このとき、GitHub SecretsにGCP_SA_KEYとしてサービスアカウントのJSONキーを設定しておく必要があります。このサービスアカウントには、Secret Managerへのアクセス権限も付与しておくことが重要です。

.runtimeconfig.json を手動で用意する方法

v1互換性のために、CI/CD環境で.runtimeconfig.jsonを手動で作成して利用することも可能です:

{
  "api": {
    "key": "your-api-key"
  },
  "database": {
    "url": "your-database-url"
  }
}

このファイルをfunctionsディレクトリに配置してデプロイすると、functions.config()で値を取得できます。
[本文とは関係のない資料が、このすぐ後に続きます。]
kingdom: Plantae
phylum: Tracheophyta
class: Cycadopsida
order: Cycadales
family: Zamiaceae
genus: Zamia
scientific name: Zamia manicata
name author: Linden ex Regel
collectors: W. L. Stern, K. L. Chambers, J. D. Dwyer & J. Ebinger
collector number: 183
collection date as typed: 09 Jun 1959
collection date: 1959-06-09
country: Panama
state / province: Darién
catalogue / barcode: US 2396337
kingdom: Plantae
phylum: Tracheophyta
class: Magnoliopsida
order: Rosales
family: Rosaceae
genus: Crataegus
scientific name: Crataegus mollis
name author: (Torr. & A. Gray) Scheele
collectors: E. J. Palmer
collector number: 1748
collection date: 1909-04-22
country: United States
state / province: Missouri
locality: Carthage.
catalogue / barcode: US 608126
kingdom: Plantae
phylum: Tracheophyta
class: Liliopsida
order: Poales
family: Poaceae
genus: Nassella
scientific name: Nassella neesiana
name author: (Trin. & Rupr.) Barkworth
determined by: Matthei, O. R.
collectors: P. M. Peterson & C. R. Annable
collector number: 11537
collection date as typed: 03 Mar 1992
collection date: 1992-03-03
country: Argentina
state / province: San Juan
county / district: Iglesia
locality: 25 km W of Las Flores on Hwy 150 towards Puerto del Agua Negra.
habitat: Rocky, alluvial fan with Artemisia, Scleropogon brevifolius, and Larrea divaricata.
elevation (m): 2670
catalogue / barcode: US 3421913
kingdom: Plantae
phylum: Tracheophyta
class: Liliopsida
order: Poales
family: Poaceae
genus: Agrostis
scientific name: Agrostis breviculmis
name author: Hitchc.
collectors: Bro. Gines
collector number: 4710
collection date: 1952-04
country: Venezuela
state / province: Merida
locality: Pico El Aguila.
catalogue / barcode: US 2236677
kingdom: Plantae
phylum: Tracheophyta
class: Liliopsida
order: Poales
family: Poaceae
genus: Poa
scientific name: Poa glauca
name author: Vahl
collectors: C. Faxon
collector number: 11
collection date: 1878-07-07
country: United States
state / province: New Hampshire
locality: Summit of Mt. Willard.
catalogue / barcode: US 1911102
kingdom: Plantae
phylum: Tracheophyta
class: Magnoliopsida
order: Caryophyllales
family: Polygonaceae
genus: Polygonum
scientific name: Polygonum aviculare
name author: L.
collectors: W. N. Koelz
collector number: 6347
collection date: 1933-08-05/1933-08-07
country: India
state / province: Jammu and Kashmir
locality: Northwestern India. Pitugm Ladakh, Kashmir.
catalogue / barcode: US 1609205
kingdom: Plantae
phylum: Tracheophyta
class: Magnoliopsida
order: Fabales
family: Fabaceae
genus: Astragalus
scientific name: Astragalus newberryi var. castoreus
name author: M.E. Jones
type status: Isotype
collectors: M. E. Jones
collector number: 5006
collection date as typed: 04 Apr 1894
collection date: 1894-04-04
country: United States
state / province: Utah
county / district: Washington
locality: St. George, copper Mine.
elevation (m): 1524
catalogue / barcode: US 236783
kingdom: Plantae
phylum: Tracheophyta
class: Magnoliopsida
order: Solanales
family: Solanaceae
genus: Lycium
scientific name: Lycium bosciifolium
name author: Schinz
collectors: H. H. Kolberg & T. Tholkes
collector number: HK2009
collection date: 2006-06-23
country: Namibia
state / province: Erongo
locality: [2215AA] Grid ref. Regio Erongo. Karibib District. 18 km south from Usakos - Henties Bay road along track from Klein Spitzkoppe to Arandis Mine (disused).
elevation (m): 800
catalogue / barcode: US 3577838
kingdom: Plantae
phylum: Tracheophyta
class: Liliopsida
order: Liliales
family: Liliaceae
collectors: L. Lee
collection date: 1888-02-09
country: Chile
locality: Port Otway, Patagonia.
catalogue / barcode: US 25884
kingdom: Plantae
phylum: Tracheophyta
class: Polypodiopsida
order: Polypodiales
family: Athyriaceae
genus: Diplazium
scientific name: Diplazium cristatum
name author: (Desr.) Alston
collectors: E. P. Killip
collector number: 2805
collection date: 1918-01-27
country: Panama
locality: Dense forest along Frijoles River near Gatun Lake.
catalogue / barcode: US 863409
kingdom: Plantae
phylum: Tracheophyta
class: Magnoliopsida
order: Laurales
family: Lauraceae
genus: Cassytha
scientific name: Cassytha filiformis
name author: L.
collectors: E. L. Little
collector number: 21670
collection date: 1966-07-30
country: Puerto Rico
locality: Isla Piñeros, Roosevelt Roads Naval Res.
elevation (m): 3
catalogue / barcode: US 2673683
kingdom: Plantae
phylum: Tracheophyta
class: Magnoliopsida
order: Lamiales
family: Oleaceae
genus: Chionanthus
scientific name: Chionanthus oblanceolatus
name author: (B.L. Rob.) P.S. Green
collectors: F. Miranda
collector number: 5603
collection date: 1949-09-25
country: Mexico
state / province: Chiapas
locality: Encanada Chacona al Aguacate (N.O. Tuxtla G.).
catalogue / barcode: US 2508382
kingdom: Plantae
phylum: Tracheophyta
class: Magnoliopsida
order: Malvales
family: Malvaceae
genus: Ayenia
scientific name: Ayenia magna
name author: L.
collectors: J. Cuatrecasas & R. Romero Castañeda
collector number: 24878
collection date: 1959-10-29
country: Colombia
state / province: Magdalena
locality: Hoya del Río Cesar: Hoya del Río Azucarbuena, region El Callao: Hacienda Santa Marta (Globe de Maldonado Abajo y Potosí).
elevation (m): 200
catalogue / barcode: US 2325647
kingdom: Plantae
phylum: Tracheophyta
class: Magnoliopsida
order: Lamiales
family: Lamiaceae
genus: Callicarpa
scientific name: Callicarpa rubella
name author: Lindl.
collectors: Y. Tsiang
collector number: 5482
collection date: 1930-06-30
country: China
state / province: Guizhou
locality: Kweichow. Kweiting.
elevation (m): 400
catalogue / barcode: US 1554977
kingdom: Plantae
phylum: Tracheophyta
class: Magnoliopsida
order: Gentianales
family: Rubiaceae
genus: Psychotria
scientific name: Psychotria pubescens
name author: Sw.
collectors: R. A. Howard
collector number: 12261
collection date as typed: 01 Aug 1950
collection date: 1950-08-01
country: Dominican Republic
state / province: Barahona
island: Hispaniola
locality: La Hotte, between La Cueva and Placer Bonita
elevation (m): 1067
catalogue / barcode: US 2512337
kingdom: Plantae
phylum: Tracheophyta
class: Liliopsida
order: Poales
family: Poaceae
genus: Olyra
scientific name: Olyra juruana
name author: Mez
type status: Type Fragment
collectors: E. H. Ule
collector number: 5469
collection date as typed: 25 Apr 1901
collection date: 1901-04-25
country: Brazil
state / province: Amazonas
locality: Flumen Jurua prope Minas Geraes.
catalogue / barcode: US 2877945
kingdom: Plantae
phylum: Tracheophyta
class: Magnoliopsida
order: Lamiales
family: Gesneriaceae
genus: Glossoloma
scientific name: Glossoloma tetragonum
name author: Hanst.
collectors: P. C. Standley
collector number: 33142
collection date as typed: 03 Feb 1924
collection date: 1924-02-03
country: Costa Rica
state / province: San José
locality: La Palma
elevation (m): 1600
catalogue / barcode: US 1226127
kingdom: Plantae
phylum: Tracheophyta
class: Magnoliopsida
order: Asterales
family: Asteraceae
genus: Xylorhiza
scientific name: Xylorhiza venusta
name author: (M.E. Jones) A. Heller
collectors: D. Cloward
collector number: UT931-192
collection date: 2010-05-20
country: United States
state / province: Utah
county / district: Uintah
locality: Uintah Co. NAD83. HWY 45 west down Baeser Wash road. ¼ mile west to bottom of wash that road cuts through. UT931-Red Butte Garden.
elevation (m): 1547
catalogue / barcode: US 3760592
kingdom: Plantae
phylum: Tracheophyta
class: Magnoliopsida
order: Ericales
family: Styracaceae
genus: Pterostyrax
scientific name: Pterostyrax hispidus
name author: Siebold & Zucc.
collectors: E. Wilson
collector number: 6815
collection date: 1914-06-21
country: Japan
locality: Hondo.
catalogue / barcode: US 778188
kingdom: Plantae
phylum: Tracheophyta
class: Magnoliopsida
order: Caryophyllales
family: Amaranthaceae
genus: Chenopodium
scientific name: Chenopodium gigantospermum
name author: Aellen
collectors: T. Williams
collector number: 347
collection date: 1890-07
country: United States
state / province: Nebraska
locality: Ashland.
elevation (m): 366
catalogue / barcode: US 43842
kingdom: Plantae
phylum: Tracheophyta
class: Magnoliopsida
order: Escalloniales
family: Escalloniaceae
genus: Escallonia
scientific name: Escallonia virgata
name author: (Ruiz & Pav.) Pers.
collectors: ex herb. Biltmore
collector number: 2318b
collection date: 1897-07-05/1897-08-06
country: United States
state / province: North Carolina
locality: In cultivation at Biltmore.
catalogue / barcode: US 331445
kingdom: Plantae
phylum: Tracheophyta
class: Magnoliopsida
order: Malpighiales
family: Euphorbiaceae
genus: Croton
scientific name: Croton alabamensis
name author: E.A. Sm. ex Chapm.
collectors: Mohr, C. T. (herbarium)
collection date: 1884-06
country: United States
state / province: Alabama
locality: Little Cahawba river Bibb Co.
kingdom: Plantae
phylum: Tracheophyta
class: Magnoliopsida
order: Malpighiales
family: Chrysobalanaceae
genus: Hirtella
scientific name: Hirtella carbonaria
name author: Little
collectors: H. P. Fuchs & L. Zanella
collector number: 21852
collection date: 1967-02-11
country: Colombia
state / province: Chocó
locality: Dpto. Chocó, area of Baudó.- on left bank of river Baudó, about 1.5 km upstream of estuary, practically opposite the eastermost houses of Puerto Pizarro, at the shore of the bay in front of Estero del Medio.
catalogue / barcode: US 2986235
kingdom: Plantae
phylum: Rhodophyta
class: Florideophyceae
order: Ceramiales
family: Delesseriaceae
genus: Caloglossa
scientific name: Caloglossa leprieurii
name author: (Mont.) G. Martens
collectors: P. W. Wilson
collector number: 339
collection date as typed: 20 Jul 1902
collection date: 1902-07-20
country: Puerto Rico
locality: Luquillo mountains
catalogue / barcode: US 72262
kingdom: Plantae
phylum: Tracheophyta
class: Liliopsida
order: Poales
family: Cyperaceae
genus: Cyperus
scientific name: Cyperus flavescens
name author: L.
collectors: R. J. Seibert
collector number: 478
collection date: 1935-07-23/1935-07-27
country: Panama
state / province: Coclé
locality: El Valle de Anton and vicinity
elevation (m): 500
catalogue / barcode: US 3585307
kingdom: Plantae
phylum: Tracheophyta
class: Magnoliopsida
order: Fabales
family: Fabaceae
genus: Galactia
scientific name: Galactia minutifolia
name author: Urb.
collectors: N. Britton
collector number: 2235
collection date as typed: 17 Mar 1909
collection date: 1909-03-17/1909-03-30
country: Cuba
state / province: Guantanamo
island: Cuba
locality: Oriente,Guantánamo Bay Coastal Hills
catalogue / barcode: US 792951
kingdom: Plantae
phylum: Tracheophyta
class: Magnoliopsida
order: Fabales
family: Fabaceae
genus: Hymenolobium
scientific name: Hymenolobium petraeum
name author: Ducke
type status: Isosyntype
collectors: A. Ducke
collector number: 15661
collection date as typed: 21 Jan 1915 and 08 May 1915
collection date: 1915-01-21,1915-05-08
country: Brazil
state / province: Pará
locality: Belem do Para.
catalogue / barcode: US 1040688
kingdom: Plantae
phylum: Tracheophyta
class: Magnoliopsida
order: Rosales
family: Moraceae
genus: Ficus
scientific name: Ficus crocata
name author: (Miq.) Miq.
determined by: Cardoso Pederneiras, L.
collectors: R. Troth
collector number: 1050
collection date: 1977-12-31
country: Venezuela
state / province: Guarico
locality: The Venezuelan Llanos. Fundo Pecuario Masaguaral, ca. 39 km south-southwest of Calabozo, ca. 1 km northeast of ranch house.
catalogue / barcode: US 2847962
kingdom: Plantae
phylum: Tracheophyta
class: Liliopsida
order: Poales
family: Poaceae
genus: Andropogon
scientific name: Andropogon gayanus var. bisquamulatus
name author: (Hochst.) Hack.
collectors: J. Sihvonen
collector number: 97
ただし、この方法はv2では完全にサポートされなくなる可能性があるため、新規開発では避けるべきですね。

Firebase Functions 環境変数のまとめ

Firebase Functions v2での環境変数管理について重要なポイントをまとめます:

  1. セキュリティ第一:機密情報はSecret Managerで管理するのが最も安全
  2. アクセス制御:必要最小限の権限設定を心がける
  3. 環境分離:開発環境と本番環境で異なる値を設定できる仕組みを整える
  4. CI/CD対応:自動デプロイ環境でも安全に環境変数を扱える方法を選択する

まとめ

Firebase Functions v2以降では、従来のfunctions:config:setによる環境変数管理が非推奨となり、代わりにSecret Managerの利用が推奨されています。

重要なポイントは以下の通りです:

  1. Firebase Functions環境変数はSecret Managerで管理する:特に機密情報は必ずSecret Managerを使用しましょう。
  2. 最小権限の原則を適用する:各関数が必要とするシークレットのみにアクセスできるよう設計します。
  3. 環境別に設定を分ける:開発環境と本番環境で異なるシークレットを用意し、誤った設定のデプロイを防ぎます。
  4. CI/CD環境での安全な自動化:デプロイ自動化においても、シークレットが安全に扱われる仕組みを整える。

Firebase Functionsでの環境変数管理は、アプリケーションの安全性と保守性に直結する重要な要素です。本記事で紹介した方法を参考に、セキュアで管理しやすい環境構築を実現してください。